According to the Ministry of Health, failure to adhere to the normal sleeping hours causes several health problems, including; poor decision-making and slow reaction, hallucinations, memory problems, increased risk of high blood pressure, diabetes, obesity and heart disease, getting wrinkles and dark circles around the eyes, weak immune system, and increased feeling of pain and fatigue.
Recent studies have shown that staying up late and being sleep deprived can cause long-term brain damage. Those who face sleep problems three times a week for a month are advised to go to the doctor immediately.
Lack of sleep is one of the problems of the modern era, and it is more common in developed countries, where work pressures are more severe compared to other societies. The spread of smartphones too has, in turn, affected the quality of sleep at a global level and they are considered “disruptive” factors for healthy sleep, due to the rate of blue light that negatively affects the secretion of the hormone melatonin responsible for sleep, according to doctors.
Besides the technology, there are reasons behind the lack of enough sleep at night, which maybe taking a nap during the day, going to sleep on a full stomach, dirty pillow and sheets, not getting enough exercise, tension and excessive worry, drinking caffeinated stimulants, and it could be because of health problems related to age or diseases.

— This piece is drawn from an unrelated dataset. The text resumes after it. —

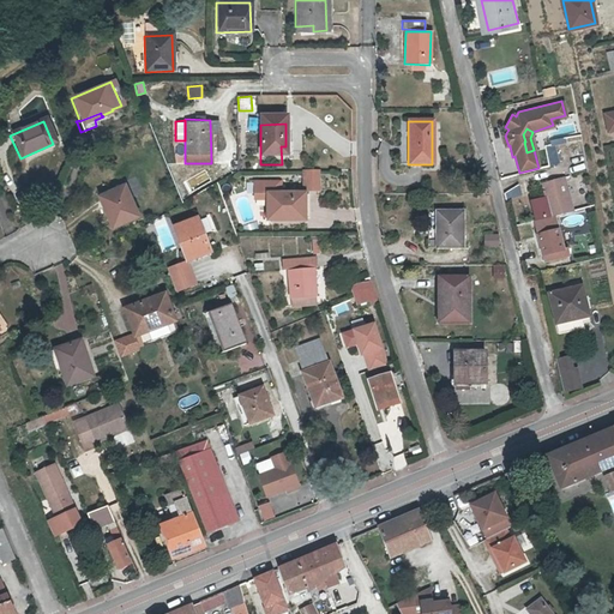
[(543,150),(549,167),(559,164),(554,148),(543,150)]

However, there are psychological and behavioural techniques that can be useful for treating insomnia, such as relaxation techniques like breathing exercises, mindfulness exercises, meditation techniques, guiding images and listening to audio recordings. These practices can help one fall asleep and also fall back asleep in the middle of the night.
One of the techniques is the use of sleep stimulants which help build a relationship between the bedroom and sleep. This is done by arranging the room, using a comfortable bed and room lighting control.
The other technique is cognitive behavioural therapy, which includes behavioural changes such as maintaining a consistent bedtime routine (bedtime and wake time, and no afternoon naps), as well as cognitive changes aimed at modifying unhealthy beliefs and fears about sleep and teaching rational and positive thinking.
Moreover, the Ministry of Health noted that sleeping pills can be used under the supervision of a specialist doctor to treat acute insomnia for a temporary period not exceeding two weeks, due to the danger of dependence on this type of medication.